Copy every line of the material below without changing any wording, spelling or line order.

═══ Data under study

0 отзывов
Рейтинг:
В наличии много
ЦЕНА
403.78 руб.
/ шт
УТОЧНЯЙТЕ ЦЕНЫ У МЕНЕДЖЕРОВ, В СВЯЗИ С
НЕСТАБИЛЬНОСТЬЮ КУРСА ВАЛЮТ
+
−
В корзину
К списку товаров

══════

▶ _Exercise response_:
0 отзывов
Рейтинг:
В наличии много
ЦЕНА
403.78 руб.
/ шт
УТОЧНЯЙТЕ ЦЕНЫ У МЕНЕДЖЕРОВ, В СВЯЗИ С
НЕСТАБИЛЬНОСТЬЮ КУРСА ВАЛЮТ
+
−
В корзину
К списку товаров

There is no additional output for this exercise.